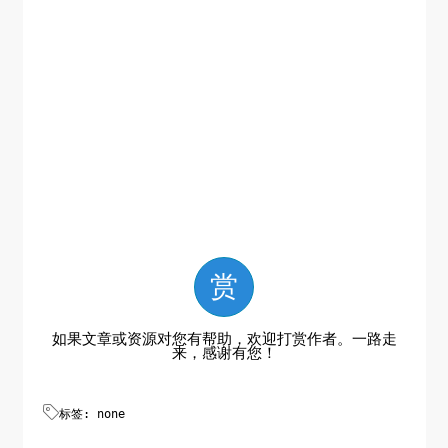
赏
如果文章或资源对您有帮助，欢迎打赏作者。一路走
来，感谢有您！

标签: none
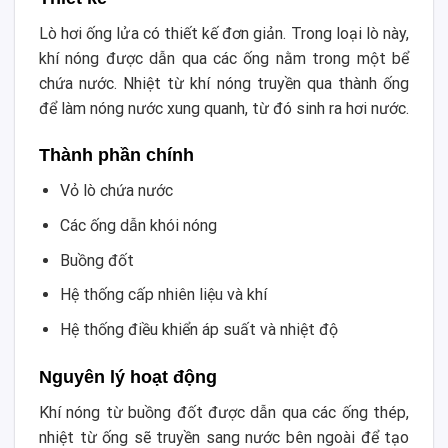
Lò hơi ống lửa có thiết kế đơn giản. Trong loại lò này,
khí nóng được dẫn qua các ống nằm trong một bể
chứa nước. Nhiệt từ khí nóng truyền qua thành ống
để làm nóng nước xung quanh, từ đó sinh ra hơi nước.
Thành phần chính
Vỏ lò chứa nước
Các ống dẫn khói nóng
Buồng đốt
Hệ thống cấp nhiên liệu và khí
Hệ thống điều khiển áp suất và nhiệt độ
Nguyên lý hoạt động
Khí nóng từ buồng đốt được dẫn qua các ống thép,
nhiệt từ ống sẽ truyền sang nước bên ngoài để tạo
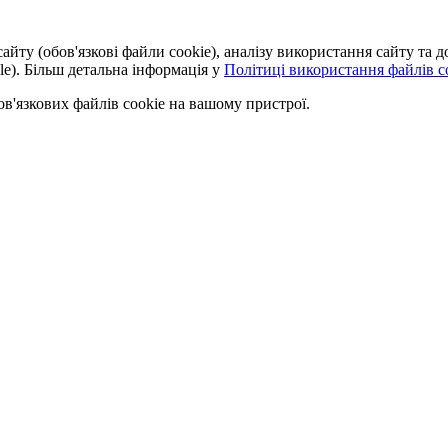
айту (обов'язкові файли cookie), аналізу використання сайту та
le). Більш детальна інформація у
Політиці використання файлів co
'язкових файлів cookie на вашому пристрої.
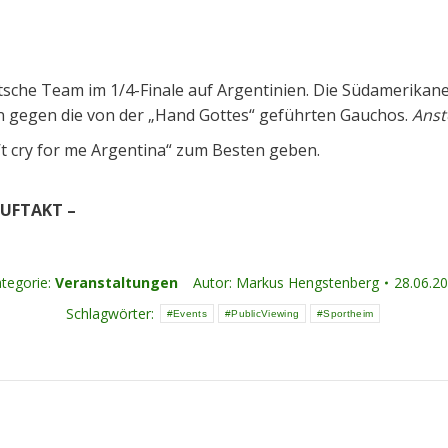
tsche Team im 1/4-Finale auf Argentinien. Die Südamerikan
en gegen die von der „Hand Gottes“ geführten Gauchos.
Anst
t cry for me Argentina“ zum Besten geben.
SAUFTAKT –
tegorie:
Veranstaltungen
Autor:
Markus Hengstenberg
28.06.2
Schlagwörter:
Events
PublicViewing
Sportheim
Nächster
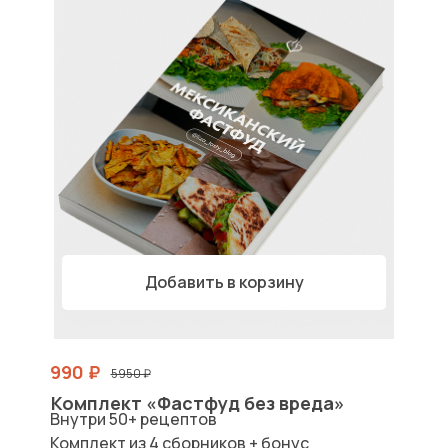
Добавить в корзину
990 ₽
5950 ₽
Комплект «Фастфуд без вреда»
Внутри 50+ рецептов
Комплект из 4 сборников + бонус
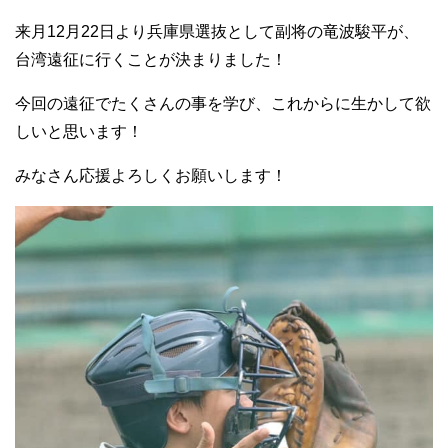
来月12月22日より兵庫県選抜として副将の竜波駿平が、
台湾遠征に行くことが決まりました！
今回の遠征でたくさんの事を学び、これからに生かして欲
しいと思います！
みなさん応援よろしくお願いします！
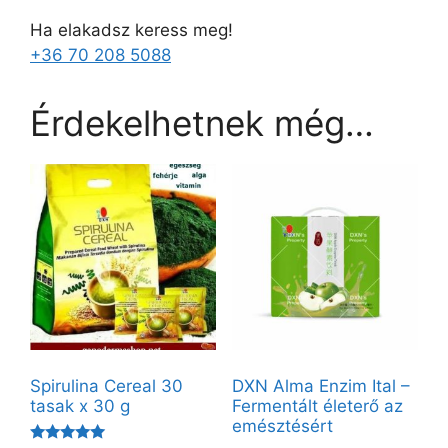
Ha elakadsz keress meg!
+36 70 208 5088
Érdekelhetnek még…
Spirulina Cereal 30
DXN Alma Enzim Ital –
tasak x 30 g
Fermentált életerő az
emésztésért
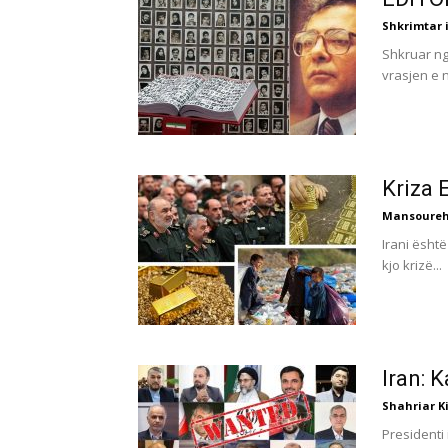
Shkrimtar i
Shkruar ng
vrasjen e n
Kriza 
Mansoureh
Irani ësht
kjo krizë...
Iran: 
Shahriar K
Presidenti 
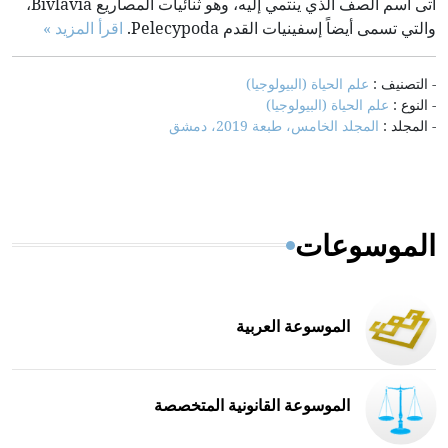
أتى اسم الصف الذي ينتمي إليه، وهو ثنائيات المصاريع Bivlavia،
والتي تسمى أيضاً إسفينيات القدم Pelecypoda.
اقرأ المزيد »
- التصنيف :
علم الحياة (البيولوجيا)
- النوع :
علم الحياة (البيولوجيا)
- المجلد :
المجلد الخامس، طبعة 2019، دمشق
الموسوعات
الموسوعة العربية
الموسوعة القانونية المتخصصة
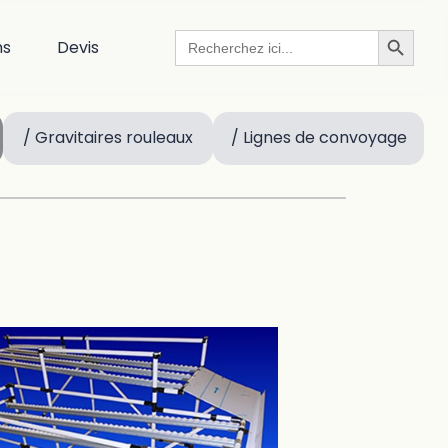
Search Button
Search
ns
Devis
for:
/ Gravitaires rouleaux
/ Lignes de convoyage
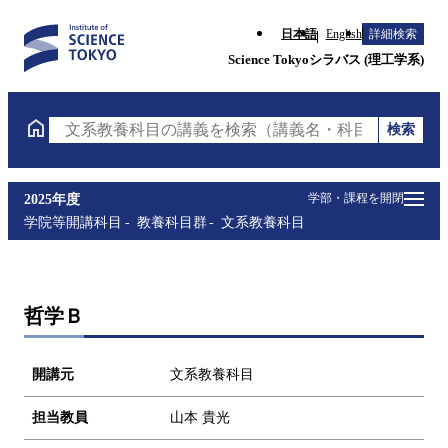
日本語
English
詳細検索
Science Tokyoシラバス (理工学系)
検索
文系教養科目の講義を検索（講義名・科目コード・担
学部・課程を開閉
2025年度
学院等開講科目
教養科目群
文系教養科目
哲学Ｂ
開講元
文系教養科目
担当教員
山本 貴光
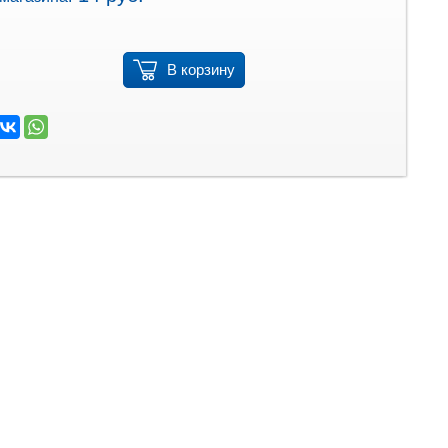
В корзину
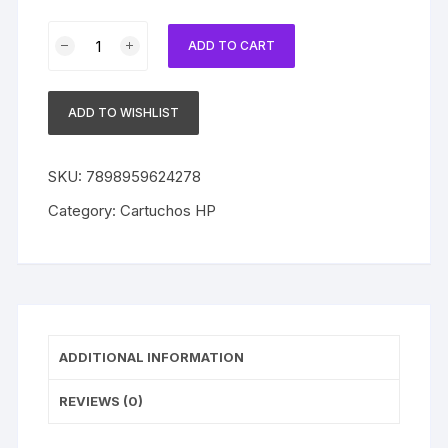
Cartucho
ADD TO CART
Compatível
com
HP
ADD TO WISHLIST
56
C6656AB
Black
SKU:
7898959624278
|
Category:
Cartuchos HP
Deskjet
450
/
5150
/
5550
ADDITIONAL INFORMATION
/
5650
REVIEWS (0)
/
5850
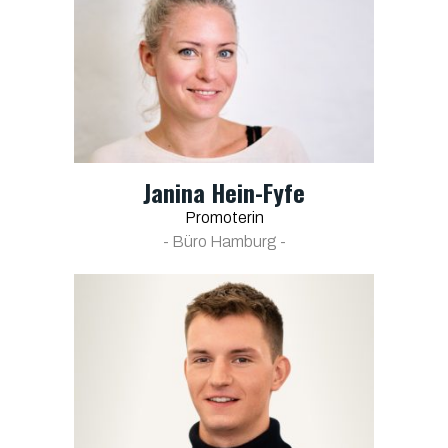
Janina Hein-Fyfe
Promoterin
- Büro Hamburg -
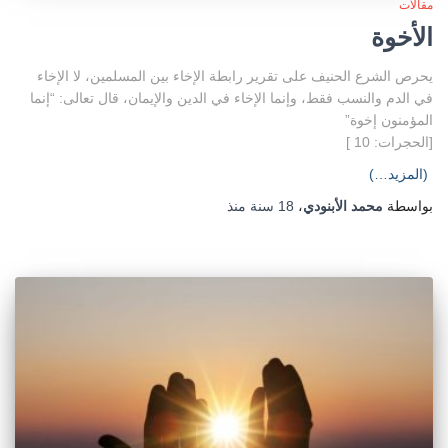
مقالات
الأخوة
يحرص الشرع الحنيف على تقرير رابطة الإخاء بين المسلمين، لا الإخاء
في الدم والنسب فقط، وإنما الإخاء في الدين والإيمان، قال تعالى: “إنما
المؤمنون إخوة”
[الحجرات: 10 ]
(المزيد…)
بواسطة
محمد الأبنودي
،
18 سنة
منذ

...

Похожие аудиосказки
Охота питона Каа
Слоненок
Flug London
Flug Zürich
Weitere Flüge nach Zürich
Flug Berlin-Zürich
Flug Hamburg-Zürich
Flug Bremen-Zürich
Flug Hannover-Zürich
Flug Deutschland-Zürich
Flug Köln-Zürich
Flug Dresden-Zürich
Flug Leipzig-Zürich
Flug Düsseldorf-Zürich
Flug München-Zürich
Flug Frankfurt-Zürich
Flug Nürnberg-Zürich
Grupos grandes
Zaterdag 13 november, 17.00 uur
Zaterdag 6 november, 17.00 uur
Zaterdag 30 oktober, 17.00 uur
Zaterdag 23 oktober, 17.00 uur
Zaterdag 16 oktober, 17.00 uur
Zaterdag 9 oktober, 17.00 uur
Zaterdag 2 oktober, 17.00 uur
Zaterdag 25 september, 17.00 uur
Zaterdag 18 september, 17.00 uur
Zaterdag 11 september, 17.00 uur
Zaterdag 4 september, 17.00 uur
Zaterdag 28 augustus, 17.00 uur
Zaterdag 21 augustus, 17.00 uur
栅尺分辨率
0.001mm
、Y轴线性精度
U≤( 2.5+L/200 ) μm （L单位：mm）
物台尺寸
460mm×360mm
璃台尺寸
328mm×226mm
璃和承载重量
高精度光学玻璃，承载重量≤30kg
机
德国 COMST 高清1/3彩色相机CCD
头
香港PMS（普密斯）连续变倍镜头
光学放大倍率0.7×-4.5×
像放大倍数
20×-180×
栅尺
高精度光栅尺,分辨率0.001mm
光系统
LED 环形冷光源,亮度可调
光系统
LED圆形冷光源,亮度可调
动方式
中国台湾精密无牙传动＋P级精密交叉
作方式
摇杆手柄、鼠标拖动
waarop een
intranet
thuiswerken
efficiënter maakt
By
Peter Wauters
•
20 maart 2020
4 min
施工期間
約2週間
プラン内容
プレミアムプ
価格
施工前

WORK REQUIRED:
Count the lines in the items above that contain the string "được", matching case exactly, and reply with only the number.

RESULT FOR THIS EXERCISE:
2